Shopping for Souvenirs in Kathmandu

       One of the joys of traveling to another country, especially one as exotic as Nepal, is the thrill of bringing home unique souvenirs of another culture, generally something that represents an authentic bit of the place we experienced. But how do you know what to look for? How do you know what you are bringing home is a genuine cultural piece and not just something the vendor whipped up to make a few quick rupees?

       Unfortunately, unless you are in a remote village or have an honest native guide, most of the pieces you find in tourist areas or on the street are not going to be the same as those used by locals. This doesn't mean they aren't regional products or not something a local would use, just that they are most likely cheap copies. You can combat this to some extent, if you are staying more than a few days, by trying to observe where the area's residents shop.

Ceremonial Tibetan Buddhist Paraphernalia at a Shop Frequented by Locals 

       Thamel is where most westerners seem to head, the neighborhood which gained popularity as the destination for hippies, musicians and artists. This is where you will be overwhelmed by tourist trinkets and the most over-anxious vendors who try to charm you into a purchase. Be wary and always bargain as hard as you are comfortable. Don't be embarrassed to walk away if a "deal" simply does not suit your budget or integrity. 

       In Boudhanath, a major Buddhist pilgrimage site, the community is a mix of different Nepalese ethnic groups and Tibetans. Good souvenir choices here include fabrics and Tibetan Buddhist artifacts ranging from jewelry to handheld prayer wheels to thangka tapestries and statues. Many items, including deity masks, furniture and tea services, are new but designed with aged, distressed finishes. Beware the shopkeeper who tries to sell you one of these pieces for an exorbitant price, claiming it is an authentic ancient artifact.

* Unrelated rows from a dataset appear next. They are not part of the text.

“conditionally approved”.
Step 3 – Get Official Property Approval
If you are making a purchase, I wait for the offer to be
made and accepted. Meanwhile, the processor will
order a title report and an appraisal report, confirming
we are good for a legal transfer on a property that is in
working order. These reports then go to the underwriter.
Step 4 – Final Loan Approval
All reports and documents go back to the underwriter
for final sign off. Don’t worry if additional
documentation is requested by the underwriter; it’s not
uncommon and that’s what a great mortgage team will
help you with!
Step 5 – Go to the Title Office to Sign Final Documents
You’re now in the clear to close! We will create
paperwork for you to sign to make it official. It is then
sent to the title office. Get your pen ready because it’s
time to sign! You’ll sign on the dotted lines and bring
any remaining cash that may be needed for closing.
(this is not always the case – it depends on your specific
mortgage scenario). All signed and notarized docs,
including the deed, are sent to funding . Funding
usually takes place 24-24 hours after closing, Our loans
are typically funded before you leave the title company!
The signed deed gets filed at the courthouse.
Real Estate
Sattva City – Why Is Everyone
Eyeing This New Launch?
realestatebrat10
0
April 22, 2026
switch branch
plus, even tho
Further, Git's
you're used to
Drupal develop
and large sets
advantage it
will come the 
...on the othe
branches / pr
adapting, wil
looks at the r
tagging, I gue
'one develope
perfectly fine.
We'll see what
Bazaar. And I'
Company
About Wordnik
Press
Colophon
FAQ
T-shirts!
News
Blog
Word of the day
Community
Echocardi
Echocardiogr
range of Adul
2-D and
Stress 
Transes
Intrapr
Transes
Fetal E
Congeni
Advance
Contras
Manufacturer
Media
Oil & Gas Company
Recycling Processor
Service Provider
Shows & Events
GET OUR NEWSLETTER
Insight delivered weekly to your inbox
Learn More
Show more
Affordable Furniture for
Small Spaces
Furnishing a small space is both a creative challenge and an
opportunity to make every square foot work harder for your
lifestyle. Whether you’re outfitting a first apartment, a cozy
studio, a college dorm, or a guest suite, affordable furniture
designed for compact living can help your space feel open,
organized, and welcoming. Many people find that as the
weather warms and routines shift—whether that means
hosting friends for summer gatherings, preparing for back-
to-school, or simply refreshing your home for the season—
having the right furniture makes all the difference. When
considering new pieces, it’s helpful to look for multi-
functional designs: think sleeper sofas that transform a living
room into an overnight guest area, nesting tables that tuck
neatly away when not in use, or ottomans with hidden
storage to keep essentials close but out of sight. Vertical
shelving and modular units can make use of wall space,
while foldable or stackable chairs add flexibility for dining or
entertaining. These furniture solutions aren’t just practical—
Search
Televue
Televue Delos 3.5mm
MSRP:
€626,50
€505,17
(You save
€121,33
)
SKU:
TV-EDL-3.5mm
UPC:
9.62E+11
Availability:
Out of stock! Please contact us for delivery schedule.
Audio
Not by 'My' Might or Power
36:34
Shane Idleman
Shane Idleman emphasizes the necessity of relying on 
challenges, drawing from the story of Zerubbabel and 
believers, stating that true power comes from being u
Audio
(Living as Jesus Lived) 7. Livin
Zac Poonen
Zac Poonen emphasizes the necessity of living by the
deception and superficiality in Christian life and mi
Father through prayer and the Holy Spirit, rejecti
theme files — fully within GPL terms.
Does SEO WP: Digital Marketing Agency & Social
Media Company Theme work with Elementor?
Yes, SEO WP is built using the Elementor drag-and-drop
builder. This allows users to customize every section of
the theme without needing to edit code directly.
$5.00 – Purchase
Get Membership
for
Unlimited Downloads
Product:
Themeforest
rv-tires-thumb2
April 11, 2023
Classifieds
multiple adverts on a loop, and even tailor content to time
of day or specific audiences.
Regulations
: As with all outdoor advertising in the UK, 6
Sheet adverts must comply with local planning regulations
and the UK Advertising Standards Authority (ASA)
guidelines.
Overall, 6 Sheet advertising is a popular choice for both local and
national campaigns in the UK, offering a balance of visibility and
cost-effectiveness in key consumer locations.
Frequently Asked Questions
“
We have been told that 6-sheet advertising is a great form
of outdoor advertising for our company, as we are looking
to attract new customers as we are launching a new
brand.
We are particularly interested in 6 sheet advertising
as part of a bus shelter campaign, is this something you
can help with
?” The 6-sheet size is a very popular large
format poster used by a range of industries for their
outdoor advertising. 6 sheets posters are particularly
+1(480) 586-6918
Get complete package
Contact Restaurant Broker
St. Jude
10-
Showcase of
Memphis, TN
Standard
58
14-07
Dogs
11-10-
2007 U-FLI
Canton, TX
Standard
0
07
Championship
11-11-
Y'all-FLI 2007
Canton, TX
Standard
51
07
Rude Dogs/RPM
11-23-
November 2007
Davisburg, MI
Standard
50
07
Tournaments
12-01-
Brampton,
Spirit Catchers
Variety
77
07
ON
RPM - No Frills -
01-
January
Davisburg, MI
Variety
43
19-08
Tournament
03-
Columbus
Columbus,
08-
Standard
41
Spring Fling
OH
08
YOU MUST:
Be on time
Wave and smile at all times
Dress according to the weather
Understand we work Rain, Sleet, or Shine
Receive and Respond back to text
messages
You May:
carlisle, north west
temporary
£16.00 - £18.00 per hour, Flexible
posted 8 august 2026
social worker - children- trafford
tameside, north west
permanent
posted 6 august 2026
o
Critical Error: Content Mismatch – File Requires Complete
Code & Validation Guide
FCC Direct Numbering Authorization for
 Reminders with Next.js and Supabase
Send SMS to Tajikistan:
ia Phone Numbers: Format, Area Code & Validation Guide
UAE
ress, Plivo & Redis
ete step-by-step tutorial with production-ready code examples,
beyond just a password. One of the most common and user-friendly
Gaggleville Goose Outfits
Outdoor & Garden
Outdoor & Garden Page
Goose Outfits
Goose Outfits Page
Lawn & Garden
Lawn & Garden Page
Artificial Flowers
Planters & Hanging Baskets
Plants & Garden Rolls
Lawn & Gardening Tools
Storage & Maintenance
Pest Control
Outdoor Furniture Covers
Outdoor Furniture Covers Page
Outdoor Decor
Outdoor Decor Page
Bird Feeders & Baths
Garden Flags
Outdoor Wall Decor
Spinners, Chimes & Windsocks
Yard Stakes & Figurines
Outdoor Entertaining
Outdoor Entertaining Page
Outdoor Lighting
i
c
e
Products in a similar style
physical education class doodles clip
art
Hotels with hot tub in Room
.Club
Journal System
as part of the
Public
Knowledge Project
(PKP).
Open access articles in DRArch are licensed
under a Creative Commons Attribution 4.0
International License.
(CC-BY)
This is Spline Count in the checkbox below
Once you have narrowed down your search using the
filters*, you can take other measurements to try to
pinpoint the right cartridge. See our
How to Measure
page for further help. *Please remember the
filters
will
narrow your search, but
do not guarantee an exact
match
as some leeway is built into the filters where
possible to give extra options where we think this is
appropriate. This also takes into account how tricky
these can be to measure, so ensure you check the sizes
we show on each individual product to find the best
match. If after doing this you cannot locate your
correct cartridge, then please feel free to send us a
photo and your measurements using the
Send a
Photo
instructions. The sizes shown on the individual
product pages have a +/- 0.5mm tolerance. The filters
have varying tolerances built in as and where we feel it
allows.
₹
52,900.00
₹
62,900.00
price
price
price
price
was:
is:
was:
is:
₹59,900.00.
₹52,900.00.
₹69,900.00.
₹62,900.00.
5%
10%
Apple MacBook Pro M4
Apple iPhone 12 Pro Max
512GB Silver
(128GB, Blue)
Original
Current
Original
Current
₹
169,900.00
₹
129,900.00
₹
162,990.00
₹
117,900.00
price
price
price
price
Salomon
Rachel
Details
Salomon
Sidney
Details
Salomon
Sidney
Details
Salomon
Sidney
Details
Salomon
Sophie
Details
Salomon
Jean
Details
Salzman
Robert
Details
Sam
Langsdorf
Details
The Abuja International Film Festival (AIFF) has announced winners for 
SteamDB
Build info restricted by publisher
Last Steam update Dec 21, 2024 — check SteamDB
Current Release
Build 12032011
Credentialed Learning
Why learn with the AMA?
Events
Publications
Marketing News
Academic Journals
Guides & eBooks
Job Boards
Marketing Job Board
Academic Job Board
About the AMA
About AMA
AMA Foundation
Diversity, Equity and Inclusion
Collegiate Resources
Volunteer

       Most travelers to Nepal and India have heard that they should bargain and barter. The general rule of thumb is to offer roughly half the original asking price and then be prepared to face a few counter offers. Even that might be more than what a savvy local would pay. Unless you are an expat living in the area long term, you are almost certain never to get a local price. Nonetheless, the price you get can be a great one. Just remember never to pay the original asking price or offer what you think a particular item might cost "at home"

Ghau Prayer Boxes and Other Jewelry Displayed Outside Shop in Boudhanath, Kathmandu, Nepal

Buddha Statues, Prayer Wheels and Trinkets Outside a Shop in Boudha District

       Try to visit areas away from the main tourist centers when bargain hunting. Backpackers guides often offer great tips on those locations. Shopkeepers in these locations are much more appreciative of extra business and less willing to lose a sale than vendors in the heavily tourist trafficked areas.

Incense Burners for Buddhist Offerings and Prayer Beads 
       A final tip: Head to the shops early in the morning, as soon as you notice they are open. It is considered bad luck for the day's business to lose the first customer of the day, so this is usually when you will find the best deals.  In my personal experience, if you are diligent, you may be able to get up to 400% off what the average tourist pays.